WHAT TO DO:
Answer these from the passage on testing component web rendering:
1. Which command starts the web rendering test?
2. What is the default port of the embedded server?
3. From which location does the command read the component JAR?

This is optional but allows to reuse Maven placeholders to pass paths, which can be convenient in an automated build.

You can find more customization options on Asciidoctor website.

Testing a component web rendering

Testing the rendering of your component configuration into the Studio requires deploying the component in Talend Studio (refer to Studio Documentation.

In the case where you need to deploy your component into a Cloud (web) environment, you can test its web rendering by using the web goal of the plugin:

Run the mvn talend-component:web command.
Open the following URL in a web browser: localhost:8080.
Select the component form you want to see from the treeview on the left. The selected form is displayed on the right.

Two parameters are available with the plugin:

serverPort, which allows to change the default port (8080) of the embedded server.
serverArguments, that you can use to pass Meecrowave options to the server. Learn more about that configuration at openwebbeans.apache.org/meecrowave/meecrowave-core/cli.html.

Make sure to install the artifact before using this command because it reads the component JAR from the local Maven repository.

RECORD SET:
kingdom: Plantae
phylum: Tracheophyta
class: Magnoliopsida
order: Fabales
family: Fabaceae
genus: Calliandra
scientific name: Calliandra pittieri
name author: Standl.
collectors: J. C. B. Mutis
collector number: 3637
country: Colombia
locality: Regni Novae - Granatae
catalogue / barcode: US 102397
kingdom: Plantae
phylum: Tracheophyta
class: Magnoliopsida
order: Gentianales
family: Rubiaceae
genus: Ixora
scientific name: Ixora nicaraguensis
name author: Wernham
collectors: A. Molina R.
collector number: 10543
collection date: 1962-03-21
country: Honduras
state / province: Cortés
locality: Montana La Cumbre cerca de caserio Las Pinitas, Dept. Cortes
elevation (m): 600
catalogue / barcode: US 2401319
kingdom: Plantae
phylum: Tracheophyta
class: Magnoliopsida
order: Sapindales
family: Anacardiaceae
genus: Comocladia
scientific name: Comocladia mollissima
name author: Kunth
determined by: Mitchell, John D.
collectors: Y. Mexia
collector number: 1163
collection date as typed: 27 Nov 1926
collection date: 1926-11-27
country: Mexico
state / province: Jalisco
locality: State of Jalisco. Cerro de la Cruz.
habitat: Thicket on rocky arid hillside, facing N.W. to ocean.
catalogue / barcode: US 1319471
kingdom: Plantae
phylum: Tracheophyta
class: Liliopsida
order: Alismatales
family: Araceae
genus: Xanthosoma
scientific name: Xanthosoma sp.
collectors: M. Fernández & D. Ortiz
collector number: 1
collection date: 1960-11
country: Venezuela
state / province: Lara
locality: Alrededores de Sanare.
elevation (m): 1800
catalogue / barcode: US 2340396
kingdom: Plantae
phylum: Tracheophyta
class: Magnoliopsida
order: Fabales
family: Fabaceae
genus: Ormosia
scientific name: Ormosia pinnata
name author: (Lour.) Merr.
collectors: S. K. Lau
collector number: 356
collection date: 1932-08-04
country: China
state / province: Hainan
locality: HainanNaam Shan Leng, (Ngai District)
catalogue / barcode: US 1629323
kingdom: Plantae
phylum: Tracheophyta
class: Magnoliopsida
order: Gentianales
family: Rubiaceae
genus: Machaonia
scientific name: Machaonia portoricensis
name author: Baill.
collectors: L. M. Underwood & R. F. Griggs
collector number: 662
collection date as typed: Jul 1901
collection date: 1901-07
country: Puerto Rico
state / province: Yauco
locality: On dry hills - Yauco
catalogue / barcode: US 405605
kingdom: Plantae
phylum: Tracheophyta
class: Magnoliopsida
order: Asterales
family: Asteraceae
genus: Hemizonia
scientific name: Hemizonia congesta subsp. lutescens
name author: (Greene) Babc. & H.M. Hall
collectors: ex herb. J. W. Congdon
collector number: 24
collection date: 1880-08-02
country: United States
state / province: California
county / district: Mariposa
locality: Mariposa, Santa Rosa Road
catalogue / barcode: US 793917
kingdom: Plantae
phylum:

ANSWER TO THE TASK:
1. mvn talend-component:web
2. 8080
3. The local Maven repository